_Tasks and exercises_:
**a.** In the post comparing COBIT and ITIL, what was the session called at the Pink Elephant 2012 conference?
**b.** From the post comparing COBIT and ITIL, list every purpose for which the writer goes to COBIT first.
**c.** According to the post comparing COBIT and ITIL, why does COBIT come much closer than ITIL to describing all IT practices?

(Beginning of Text section)

Why COBIT wins in a showdown with ITIL

I like ITIL. I use it quite a bit. But it puzzles me why ITIL is the default source of bestgood, generally accepted practice for IT processespractices. Often people talk as if it is the only source.

My default source of IT good practice is COBIT. It wins over ITIL, hands down.As a consultant, COBIT is my first-choice body of knowledge for my engagements. I go to it first to assess, to frame, to define, to justify, to audit. I turn to ITIL second, when I need more detail, or when I need the authority of the holy of holies to justify what I suggest. I presented this at the Pink Elephant 2012 conference, in a session called Showdown of the Methodologies.

No-brainer

For me it is a no-brainer to reach for COBIT first and most often:
ITIl vs COBIT perspectives

  1. Purpose. ITIL is an ITSM framework. COBIT is an IT practice (and now governance) framework. ITSM has grown to mean "all of IT management seen from a service perspective" but that service slant or bias remains. COBIT is intended to be a comprehensive description of all IT practices. It may not do that perfectly but it comes much closer than ITIL because it doesn't constrain itself to ITSM. Which leads us to...
  2. Coverage. According to “Aligning CobiT® 4.1, ITIL® V3 and ISO/IEC 27002 for Business Benefit” which was issued jointly by ISACA and OGC (co-written by the ITIL Refresh Chief Editor and reviewed by the ITIL Chief Architect), ITIL covers less than half of COBIT's range and only completely covers about a quarter of the practices (8 of the 34 COBIT processes) ...and that's COBIT 4.1. I bet COBIT 5 opens the gap even further.

(End of Text section)
(Beginning of Supplied information)

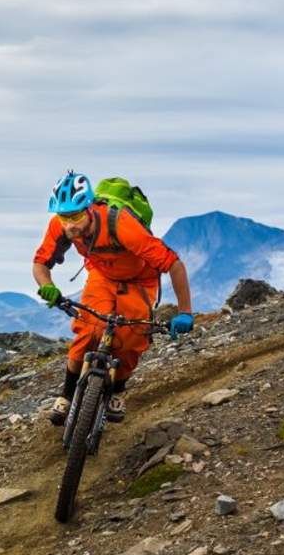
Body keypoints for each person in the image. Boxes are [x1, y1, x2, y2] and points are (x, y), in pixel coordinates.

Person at [30, 171, 194, 426]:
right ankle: (66, 395)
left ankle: (117, 391)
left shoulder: (121, 225)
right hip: (102, 275)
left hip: (140, 280)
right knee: (87, 331)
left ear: (90, 208)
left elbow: (174, 264)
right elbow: (41, 263)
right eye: (64, 217)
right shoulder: (60, 226)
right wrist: (47, 287)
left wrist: (185, 312)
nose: (70, 225)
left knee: (131, 340)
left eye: (76, 216)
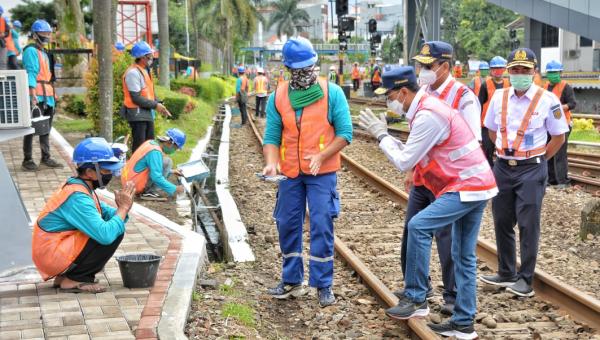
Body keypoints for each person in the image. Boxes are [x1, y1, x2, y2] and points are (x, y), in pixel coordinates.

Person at [359, 65, 497, 339]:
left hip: (466, 185)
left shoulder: (428, 115)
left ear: (403, 92)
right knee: (463, 255)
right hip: (474, 184)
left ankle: (416, 297)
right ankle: (464, 322)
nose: (388, 101)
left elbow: (404, 161)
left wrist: (382, 135)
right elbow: (413, 153)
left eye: (389, 95)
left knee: (419, 226)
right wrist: (386, 136)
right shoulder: (425, 109)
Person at [262, 37, 352, 307]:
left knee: (322, 224)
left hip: (322, 173)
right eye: (298, 70)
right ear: (289, 70)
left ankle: (323, 284)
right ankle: (292, 281)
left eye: (308, 67)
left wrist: (322, 155)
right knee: (287, 223)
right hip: (290, 173)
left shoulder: (332, 93)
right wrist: (270, 162)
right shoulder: (277, 97)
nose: (304, 74)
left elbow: (346, 134)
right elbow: (272, 136)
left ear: (315, 64)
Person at [398, 40, 482, 315]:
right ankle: (416, 288)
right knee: (412, 229)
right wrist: (412, 168)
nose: (421, 70)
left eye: (427, 65)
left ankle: (453, 294)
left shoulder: (463, 97)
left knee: (448, 238)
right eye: (420, 65)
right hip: (425, 177)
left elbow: (469, 142)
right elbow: (417, 135)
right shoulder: (423, 93)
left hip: (450, 181)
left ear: (445, 66)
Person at [480, 48, 568, 297]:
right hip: (503, 167)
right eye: (515, 70)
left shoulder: (548, 100)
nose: (519, 74)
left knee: (529, 225)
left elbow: (559, 137)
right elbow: (491, 130)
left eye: (525, 70)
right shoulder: (499, 97)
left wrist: (539, 160)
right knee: (501, 220)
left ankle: (525, 279)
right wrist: (506, 153)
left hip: (532, 168)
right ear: (508, 72)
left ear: (534, 72)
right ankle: (506, 271)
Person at [32, 137, 134, 293]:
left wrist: (122, 208)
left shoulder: (82, 188)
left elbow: (111, 215)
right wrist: (123, 209)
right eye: (106, 170)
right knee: (112, 232)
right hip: (50, 257)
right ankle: (75, 279)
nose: (111, 174)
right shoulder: (77, 197)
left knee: (112, 225)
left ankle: (65, 276)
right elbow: (106, 235)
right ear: (90, 172)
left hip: (51, 253)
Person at [21, 19, 63, 171]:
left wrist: (53, 95)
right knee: (31, 129)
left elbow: (48, 76)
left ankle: (46, 157)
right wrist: (32, 95)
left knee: (45, 128)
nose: (47, 36)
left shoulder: (43, 52)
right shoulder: (30, 51)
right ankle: (27, 159)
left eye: (48, 33)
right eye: (43, 33)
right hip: (37, 95)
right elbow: (30, 74)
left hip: (48, 95)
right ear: (35, 34)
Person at [122, 41, 172, 153]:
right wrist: (155, 105)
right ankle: (135, 169)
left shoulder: (144, 71)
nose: (152, 57)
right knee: (140, 147)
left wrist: (160, 104)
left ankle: (145, 169)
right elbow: (136, 97)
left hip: (145, 113)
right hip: (137, 114)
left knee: (148, 145)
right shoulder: (133, 73)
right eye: (150, 55)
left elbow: (149, 93)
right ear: (142, 57)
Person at [121, 128, 186, 200]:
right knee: (167, 161)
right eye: (175, 148)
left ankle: (148, 191)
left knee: (165, 162)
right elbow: (156, 177)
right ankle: (150, 192)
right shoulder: (155, 152)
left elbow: (148, 165)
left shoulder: (150, 143)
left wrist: (172, 171)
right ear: (170, 143)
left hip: (127, 180)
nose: (175, 150)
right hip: (133, 186)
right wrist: (175, 189)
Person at [544, 60, 576, 188]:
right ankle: (550, 180)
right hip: (547, 125)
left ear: (560, 73)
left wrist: (556, 108)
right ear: (547, 74)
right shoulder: (544, 87)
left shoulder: (566, 86)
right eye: (551, 72)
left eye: (555, 72)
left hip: (563, 124)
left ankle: (562, 181)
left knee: (560, 154)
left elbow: (572, 104)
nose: (553, 74)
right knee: (548, 152)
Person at [478, 56, 510, 166]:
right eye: (495, 69)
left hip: (504, 124)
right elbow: (479, 105)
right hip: (487, 125)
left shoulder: (509, 84)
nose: (498, 71)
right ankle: (489, 175)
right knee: (487, 151)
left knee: (505, 150)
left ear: (504, 69)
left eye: (500, 68)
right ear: (491, 70)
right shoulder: (485, 85)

(End of Supplied information)

_Task-by-task solutions_:
**a.** Showdown of the Methodologies

**b.** To assess, to frame, to define, to justify, and to audit.

**c.** COBIT doesn't constrain itself to ITSM. ITIL is an ITSM framework, and even though ITSM has grown to mean all of IT management seen from a service perspective, that service slant or bias remains.